The Miami Herald reports that the mother of five and grandmother of seven was hit just feet from Broward Health Imperial Point Hospital. However, due to her serious injuries, emergency medical technicians decided to take her to the trauma center at Broward Health North in Deerfield Beach several miles away. She was pronounced dead at around 3:30 a.m.
Adams told reporters that Bates did not have his emergency sirens or lights on, and that the officer was speeding. The posted speed limit on that section of North Federal Highway is 45 miles per hour. An investigation is currently being conducted into whether speed, weather, or other factors played a role in the fatal accident.
General Rule: Police Officers Must Follow the Law
If Bates was not on his way to an emergency call, he was required to obey the traffic laws like everyone else. Police officers are generally required to follow all posted traffic laws. An exception is made, however, if an officer is on the way to an emergency call. The fact that Bates’ sirens and emergency lights were not on does not necessarily mean that he was not responding to an emergency call. Officers are not required to turn their lights and sirens on when responding to calls, although it is generally recommended that they do.

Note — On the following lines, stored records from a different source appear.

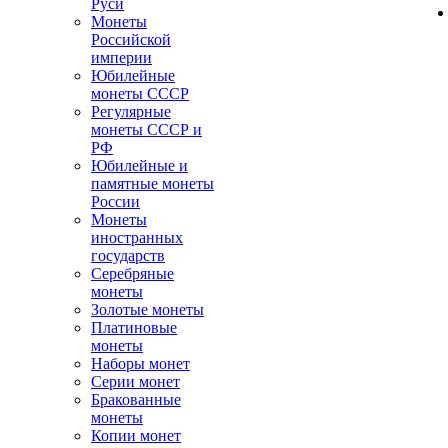
Руси
Монеты
Российской
империи
Юбилейные
монеты СССР
Регулярные
монеты СССР и
РФ
Юбилейные и
памятные монеты
России
Монеты
иностранных
государств
Серебряные
монеты
Золотые монеты
Платиновые
монеты
Наборы монет
Серии монет
Бракованные
монеты
Копии монет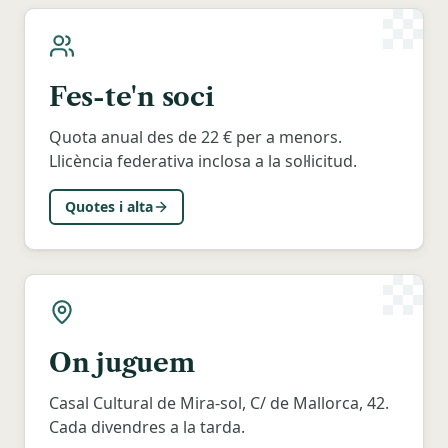
Fes-te'n soci
Quota anual des de 22 € per a menors.
Llicència federativa inclosa a la sol·licitud.
Quotes i alta
On juguem
Casal Cultural de Mira-sol, C/ de Mallorca, 42.
Cada divendres a la tarda.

Bates, currently serving his eleventh year with the Broward Sheriff’s Office, has previously been involved in another accident while on patrol. According to the Sun Sentinel, in 2009 Bates entered an intersection with his emergency lights and sirens on and was hit by an SUV. The SUV then collided into another car; drivers and passengers in all three vehicles sustained minor injuries. The accident was later determined to be preventable.